Lymphangioleiomyomatosis (LAM) is a progressive lungs disease that affects women at reproductive years. Sirolimus inhibits mammalian target of rapamycin (mTOR) and its administration in past studies was hopeful in treatment of patients with LAM. The aim of this study was to evaluate sirolimus therapy on lung function in LAM patients.
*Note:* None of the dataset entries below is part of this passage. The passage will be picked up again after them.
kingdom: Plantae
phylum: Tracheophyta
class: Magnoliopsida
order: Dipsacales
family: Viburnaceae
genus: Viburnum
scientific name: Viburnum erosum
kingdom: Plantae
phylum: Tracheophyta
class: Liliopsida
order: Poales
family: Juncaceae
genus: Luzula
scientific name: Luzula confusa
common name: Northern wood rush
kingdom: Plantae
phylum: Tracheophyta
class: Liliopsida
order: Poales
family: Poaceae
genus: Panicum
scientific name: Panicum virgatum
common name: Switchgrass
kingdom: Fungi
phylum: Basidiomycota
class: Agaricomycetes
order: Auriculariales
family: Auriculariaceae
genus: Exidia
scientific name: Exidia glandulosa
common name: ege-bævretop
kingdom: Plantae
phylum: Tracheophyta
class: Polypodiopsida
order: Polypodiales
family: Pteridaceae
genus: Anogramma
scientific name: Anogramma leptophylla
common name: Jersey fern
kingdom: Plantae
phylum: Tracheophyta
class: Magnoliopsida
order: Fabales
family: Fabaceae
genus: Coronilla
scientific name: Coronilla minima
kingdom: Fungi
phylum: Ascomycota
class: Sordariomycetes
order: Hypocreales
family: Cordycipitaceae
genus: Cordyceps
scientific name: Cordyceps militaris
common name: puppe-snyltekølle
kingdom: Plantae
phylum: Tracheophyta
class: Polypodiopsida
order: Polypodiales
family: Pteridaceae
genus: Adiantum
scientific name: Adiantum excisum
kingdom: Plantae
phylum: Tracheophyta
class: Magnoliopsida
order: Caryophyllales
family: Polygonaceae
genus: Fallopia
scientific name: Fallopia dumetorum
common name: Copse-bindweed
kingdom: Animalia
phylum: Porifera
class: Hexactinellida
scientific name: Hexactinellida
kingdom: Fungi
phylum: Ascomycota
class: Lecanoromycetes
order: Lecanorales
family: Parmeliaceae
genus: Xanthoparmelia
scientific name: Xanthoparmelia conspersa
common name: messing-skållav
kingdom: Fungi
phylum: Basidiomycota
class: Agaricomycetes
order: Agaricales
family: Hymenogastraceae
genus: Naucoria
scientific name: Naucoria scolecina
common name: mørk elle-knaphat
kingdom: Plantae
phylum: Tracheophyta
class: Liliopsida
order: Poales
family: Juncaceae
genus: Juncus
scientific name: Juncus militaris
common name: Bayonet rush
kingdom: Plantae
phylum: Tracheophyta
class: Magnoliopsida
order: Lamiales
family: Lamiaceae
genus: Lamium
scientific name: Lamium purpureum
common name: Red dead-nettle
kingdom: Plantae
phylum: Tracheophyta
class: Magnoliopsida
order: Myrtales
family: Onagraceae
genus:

We conducted a trial to evaluate the effect of sirolimus on six patients with LAM who had severe or very severe obstructive lung disease, and one-year follow up. Maintenance level of Sirolimus was 10-15 ng/ml. Serial visits (including physical examination, evaluation of signs and symptoms of disease and adverse events due to treatment), spirometry, 6MWT done at baseline 3, 6, 9 and 12 months after. Spirometric parameters walk distance and O2 saturationbefore and after exercise at first and the end of treatment were measured. Four patients had TSC-LAM while the other 2 patients had S-LAM. The mean level of sirolimus was 13 ng/ml after one-year treatment. Mean FEV1 at enrollment and end of study was 1000cc (33% predict) and 1228cc (42% predict) respectively (P=0.674). The mean FVC at baseline and end of study was 1648cc (49% predict) and 1866cc (55% predict) (P=0.996). The mean FEV1/FVC at enrollment and the end of treatment was 58% and 62% respectively (P=0.753). The mean FEF25-75 at first and at the end of treatment was 16% and 26%, respectively (P=0.028). The mean walk distance in 6MWT at first and at the end of study was 315 meters (P=0.9). The mean percentage of O2 saturation at rest was 84% and 92% at first and at the end of study (P=0.104). In LAM patients, sirolimus has been shown stabilizeto or improve lung function, rest and exertional O2 saturation. Sirolimus was effective in LAM patients who had severe or very severe physiological disorders.